Zum Teilprojekt „Neue Schöpfung?“

Das neutestamentliche Teilprojekt, von C. Gerber und C. Breytenbach geleitet, analysiert die Rezeption der biblischen Schöpfungserzählungen aus Gen 1-3 als Aitiologien bestehender Ordnungen und ihre christologische Rekonfiguration im entstehenden Christentum.

Die als Anfang der Bibel überlieferte Erzählung von der Erschaffung der Welt und des Menschen durch Gott und dem Verlust des Paradieses hat für Judentum und Christentum fundamentale Bedeutung. Der Text und die damit fixierte Vorstellung prägen das jüdisch-christliche Denken seit alters wie eine Aitiologie, die als ontologische Wahrheit gilt: Die Weltwirklichkeit ist so, weil Gott sie so gemacht hat, wie dort beschrieben. Für das Christentum ist genauer Gen 1-3 in der interpretierenden Übertragung ins Griechische – unbenommen faktischer Inkohärenzen – der Grundtext. Anhand dieses Textes führt die frühchristliche Theologie die „Arbeit am Anfang“ fort in der Überzeugung, dass Gott in Christus den Anfang neu gesetzt hat.

Das Projekt untersucht diese Rezeption der Schöpfungserzählung von Gen 1-3LXX als Aitiologie in einer doppelten Hinsicht: Ausgehend von der Rekonstruktion von Gen 1-3LXX als Ausgangstext (Forschungs- basis) werden frühchristliche Rezeptionen als Aitiologien analysiert mit Fokus auf die christologische Relektüre der Schöpfungserzählung (Fokusbereich I, C. Breytenbach). Darauf aufbauend wird (im Fokusbereich II, C. Gerber) die Heranziehung von Gen 1-3 im Diskurs über die in Christus geltende Geschlechterordnung im Lichte moderner Genderdiskurse und damit die Pragmatik aitiologischer Diskurse untersucht.
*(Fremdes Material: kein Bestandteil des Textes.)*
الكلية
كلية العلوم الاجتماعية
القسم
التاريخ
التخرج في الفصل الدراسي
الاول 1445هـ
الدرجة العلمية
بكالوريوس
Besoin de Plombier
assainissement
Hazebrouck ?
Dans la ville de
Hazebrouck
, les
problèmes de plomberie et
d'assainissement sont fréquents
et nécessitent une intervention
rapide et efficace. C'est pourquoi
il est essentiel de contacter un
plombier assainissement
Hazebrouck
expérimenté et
Es gilt, aus der Vielfalt der Rezeptionen die Ambiguitäten und Widersprüche im Text von Gen 1-3LXX selbst, ihr diskursives Potential in Verschränkung von Vergangenheit und Gegenwart mit Relevanz für die Zukunft und die epistemisch-wirklichkeitssetzende Kraft von Aitiologien offenzulegen.